The Villain Believes in the Mean Streets

[Continuing our series on Bad Guys in film and fiction … ]

The villain believes in a world of scarce resources and a competition of all against all.

Robert De Niro and Harvey Keitel in Martin Scorsese’s “Mean Streets” (1973)

As the villain sees it, the human race inhabits a post-Edenic cosmos, i.e. a universe in which all of us have been kicked out of the Garden (where our needs were provided for in abundance) and are condemned for ever after to scuffle for a living out here on the mean streets. Or, as the tribesmen of Pashtunistan might phrase it,

I against my brother; my brother and I against our cousin; my brother, my cousin and I against the world.

Or, phrased another way,

And unto Adam He said, Because thou hast hearkened unto the voice of thy wife, and hast eaten of the tree, of which I commanded thee, saying, Thou shalt not eat of it: cursed is the ground for thy sake; in sorrow shalt thou eat of it all the days of thy life; Thorns also and thistles shall it bring forth to thee; and thou shalt eat the herb of the field; In the sweat of thy face shalt thou eat bread, till thou return unto the ground; for out of it wast thou taken: for dust thou art, and unto dust shalt thou return.

The patron saint of the Villain point of view is Thomas Hobbes, the great English philosopher and author of Leviathan (1651), in which he laid out the proposition that all men are born selfish/evil and care for nothing but their own preservation and advancement. He termed this condition the “state of nature.”

In such condition, there is no place for industry; because the fruit thereof is uncertain: and consequently no culture of the earth; no navigation, nor use of the commodities that may be imported by sea; no commodious building; no instruments of moving, and removing, such things as require much force; no knowledge of the face of the earth; no account of time; no arts; no letters; no society; and which is worst of all, continual fear, and danger of violent death; and the life of man, solitary, poor, nasty, brutish, and short.

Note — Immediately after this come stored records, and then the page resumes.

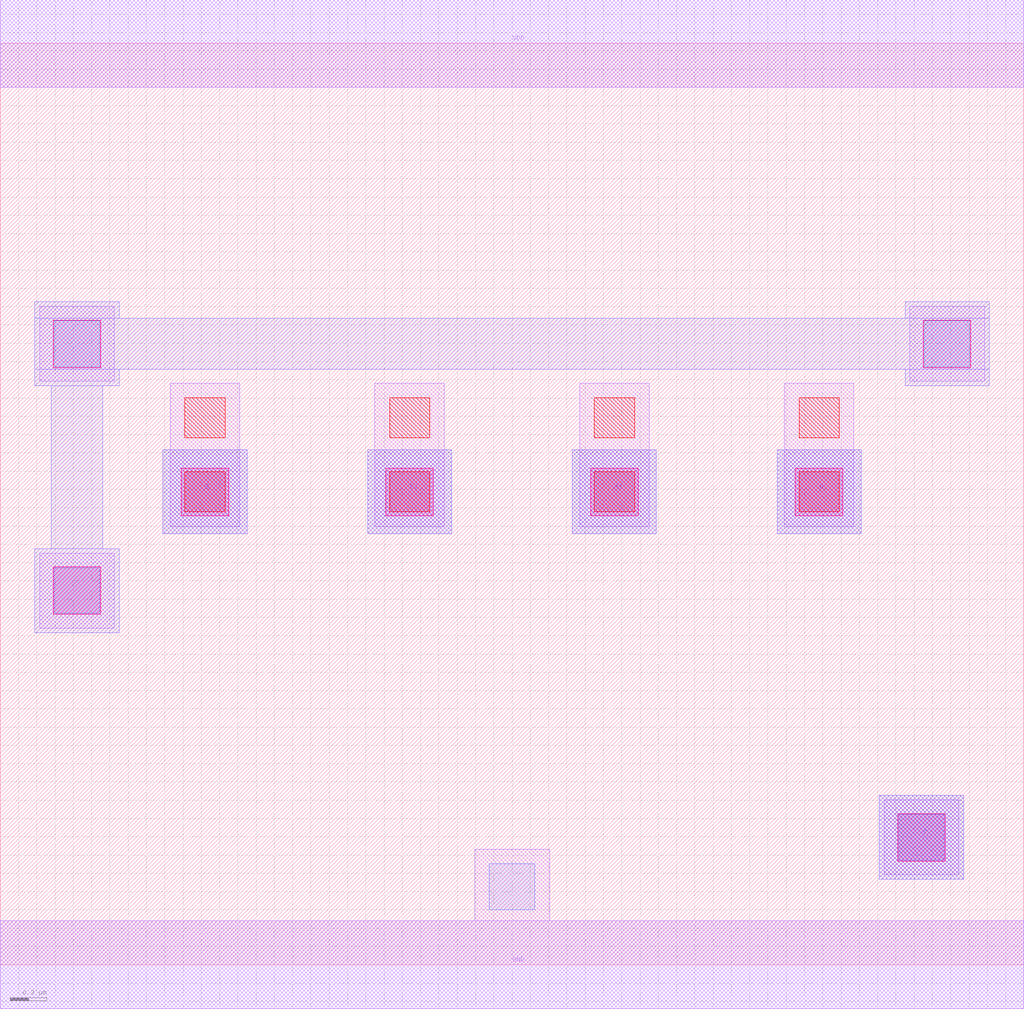
<source format=lef>
MACRO AAOI22
 CLASS CORE ;
 FOREIGN AAOI22 0 0 ;
 SIZE 5.6000000000000005 BY 5.04 ;
 ORIGIN 0 0 ;
 SYMMETRY X Y R90 ;
 SITE unit ;
  PIN VDD
   DIRECTION INOUT ;
   USE POWER ;
   SHAPE ABUTMENT ;
    PORT
     CLASS CORE ;
       LAYER met1 ;
        RECT 0.00000000 4.80000000 5.60000000 5.28000000 ;
    END
  END VDD

  PIN GND
   DIRECTION INOUT ;
   USE POWER ;
   SHAPE ABUTMENT ;
    PORT
     CLASS CORE ;
       LAYER met1 ;
        RECT 0.00000000 -0.24000000 5.60000000 0.24000000 ;
    END
  END GND

  PIN Y
   DIRECTION INOUT ;
   USE SIGNAL ;
   SHAPE ABUTMENT ;
    PORT
     CLASS CORE ;
       LAYER met2 ;
        RECT 4.81000000 0.46700000 5.27000000 0.92700000 ;
    END
  END Y

  PIN A1
   DIRECTION INOUT ;
   USE SIGNAL ;
   SHAPE ABUTMENT ;
    PORT
     CLASS CORE ;
       LAYER met2 ;
        RECT 3.13000000 2.35700000 3.59000000 2.81700000 ;
    END
  END A1

  PIN A
   DIRECTION INOUT ;
   USE SIGNAL ;
   SHAPE ABUTMENT ;
    PORT
     CLASS CORE ;
       LAYER met2 ;
        RECT 4.25000000 2.35700000 4.71000000 2.81700000 ;
    END
  END A

  PIN B1
   DIRECTION INOUT ;
   USE SIGNAL ;
   SHAPE ABUTMENT ;
    PORT
     CLASS CORE ;
       LAYER met2 ;
        RECT 2.01000000 2.35700000 2.47000000 2.81700000 ;
    END
  END B1

  PIN B
   DIRECTION INOUT ;
   USE SIGNAL ;
   SHAPE ABUTMENT ;
    PORT
     CLASS CORE ;
       LAYER met2 ;
        RECT 0.89000000 2.35700000 1.35000000 2.81700000 ;
    END
  END B

 OBS
    LAYER polycont ;
     RECT 1.01000000 2.47700000 1.23000000 2.69700000 ;
     RECT 2.13000000 2.47700000 2.35000000 2.69700000 ;
     RECT 3.25000000 2.47700000 3.47000000 2.69700000 ;
     RECT 4.37000000 2.47700000 4.59000000 2.69700000 ;
     RECT 1.01000000 2.88200000 1.23000000 3.10200000 ;
     RECT 2.13000000 2.88200000 2.35000000 3.10200000 ;
     RECT 3.25000000 2.88200000 3.47000000 3.10200000 ;
     RECT 4.37000000 2.88200000 4.59000000 3.10200000 ;

    LAYER pdiffc ;
     RECT 0.29500000 3.27200000 0.54500000 3.52200000 ;
     RECT 5.05500000 3.27200000 5.30500000 3.52200000 ;

    LAYER ndiffc ;
     RECT 2.67500000 0.30200000 2.92500000 0.55200000 ;
     RECT 4.91500000 0.57200000 5.16500000 0.82200000 ;
     RECT 0.29500000 1.92200000 0.54500000 2.17200000 ;

    LAYER met1 ;
     RECT 0.00000000 -0.24000000 5.60000000 0.24000000 ;
     RECT 2.59500000 0.24000000 3.00500000 0.63200000 ;
     RECT 4.83500000 0.49200000 5.24500000 0.90200000 ;
     RECT 0.21500000 1.84200000 0.62500000 2.25200000 ;
     RECT 0.93000000 2.39700000 1.31000000 3.18200000 ;
     RECT 2.05000000 2.39700000 2.43000000 3.18200000 ;
     RECT 3.17000000 2.39700000 3.55000000 3.18200000 ;
     RECT 4.29000000 2.39700000 4.67000000 3.18200000 ;
     RECT 0.21500000 3.19200000 0.62500000 3.60200000 ;
     RECT 4.97500000 3.19200000 5.38500000 3.60200000 ;
     RECT 0.00000000 4.80000000 5.60000000 5.28000000 ;

    LAYER via1 ;
     RECT 4.91000000 0.56700000 5.17000000 0.82700000 ;
     RECT 0.29000000 1.91700000 0.55000000 2.17700000 ;
     RECT 0.99000000 2.45700000 1.25000000 2.71700000 ;
     RECT 2.11000000 2.45700000 2.37000000 2.71700000 ;
     RECT 3.23000000 2.45700000 3.49000000 2.71700000 ;
     RECT 4.35000000 2.45700000 4.61000000 2.71700000 ;
     RECT 0.29000000 3.26700000 0.55000000 3.52700000 ;
     RECT 5.05000000 3.26700000 5.31000000 3.52700000 ;

    LAYER met2 ;
     RECT 4.81000000 0.46700000 5.27000000 0.92700000 ;
     RECT 0.89000000 2.35700000 1.35000000 2.81700000 ;
     RECT 2.01000000 2.35700000 2.47000000 2.81700000 ;
     RECT 3.13000000 2.35700000 3.59000000 2.81700000 ;
     RECT 4.25000000 2.35700000 4.71000000 2.81700000 ;
     RECT 0.19000000 1.81700000 0.65000000 2.27700000 ;
     RECT 0.28000000 2.27700000 0.56000000 3.16700000 ;
     RECT 0.19000000 3.16700000 0.65000000 3.25700000 ;
     RECT 4.95000000 3.16700000 5.41000000 3.25700000 ;
     RECT 0.19000000 3.25700000 5.41000000 3.53700000 ;
     RECT 0.19000000 3.53700000 0.65000000 3.62700000 ;
     RECT 4.95000000 3.53700000 5.41000000 3.62700000 ;

 END
END AAOI22

</source>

Hobbes believed that the only viable form of government was monarchy. The human race in his view was incapable of governing itself, i.e. practicing democracy, because each individual under pressure would revert to seeking his own self-interested ends or would bond inevitably with other like-minded partisans (see “political parties”) and act in the same selfish/evil manner, only collectively.

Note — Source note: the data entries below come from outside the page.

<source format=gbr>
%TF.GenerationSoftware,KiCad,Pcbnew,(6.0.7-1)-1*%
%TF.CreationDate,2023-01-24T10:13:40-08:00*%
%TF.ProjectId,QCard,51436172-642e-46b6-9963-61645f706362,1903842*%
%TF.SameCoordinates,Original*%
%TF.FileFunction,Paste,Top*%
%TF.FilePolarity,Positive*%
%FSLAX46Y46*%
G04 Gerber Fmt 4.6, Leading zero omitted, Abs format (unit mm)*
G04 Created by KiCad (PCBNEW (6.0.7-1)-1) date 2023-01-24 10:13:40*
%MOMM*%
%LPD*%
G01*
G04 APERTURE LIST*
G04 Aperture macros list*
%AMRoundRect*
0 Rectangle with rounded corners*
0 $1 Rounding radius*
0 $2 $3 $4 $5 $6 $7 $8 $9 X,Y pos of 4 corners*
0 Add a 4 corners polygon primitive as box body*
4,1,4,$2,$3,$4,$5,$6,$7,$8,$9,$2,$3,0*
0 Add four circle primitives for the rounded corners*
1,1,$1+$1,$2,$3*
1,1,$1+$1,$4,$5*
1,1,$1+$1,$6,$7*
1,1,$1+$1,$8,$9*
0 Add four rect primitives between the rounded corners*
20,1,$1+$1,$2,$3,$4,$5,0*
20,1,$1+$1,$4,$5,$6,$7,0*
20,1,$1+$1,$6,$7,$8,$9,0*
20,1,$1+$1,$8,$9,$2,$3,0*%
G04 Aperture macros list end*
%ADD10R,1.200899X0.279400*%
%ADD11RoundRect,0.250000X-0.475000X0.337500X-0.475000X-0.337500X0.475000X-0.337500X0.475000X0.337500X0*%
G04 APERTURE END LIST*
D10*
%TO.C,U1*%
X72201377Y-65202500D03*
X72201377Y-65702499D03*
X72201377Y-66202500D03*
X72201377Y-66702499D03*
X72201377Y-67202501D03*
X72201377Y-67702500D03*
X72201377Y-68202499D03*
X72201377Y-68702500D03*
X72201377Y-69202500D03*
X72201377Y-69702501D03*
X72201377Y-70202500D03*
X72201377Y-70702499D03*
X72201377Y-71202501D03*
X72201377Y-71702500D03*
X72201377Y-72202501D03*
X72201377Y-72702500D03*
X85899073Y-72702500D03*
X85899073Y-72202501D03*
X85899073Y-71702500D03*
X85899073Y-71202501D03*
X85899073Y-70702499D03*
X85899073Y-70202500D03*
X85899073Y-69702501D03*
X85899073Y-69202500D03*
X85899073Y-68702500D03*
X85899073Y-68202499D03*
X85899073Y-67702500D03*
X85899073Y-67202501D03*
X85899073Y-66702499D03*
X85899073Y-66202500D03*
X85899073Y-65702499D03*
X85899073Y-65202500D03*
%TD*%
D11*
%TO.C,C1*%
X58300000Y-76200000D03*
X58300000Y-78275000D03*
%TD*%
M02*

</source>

It must be said, though I hate to be the one to say it, that Hobbes has a point.

Indeed most villains have a point.

The tyrant or despot, in his or her own mind, is not operating out of greed or lust for power or the desire to crush his or her enemies. Rather he or she is acting—in his or her own view, that is—as any prudent, responsible person would act, given the fact that the human race is evil and, if society is to avert catastrophe, cannot be permitted to act out of its own blind, self-interested instincts.

When we write our own villains, it’s important to keep this in mind. The Bad Guy, in his own view, is not bad. He’s just being “realistic.”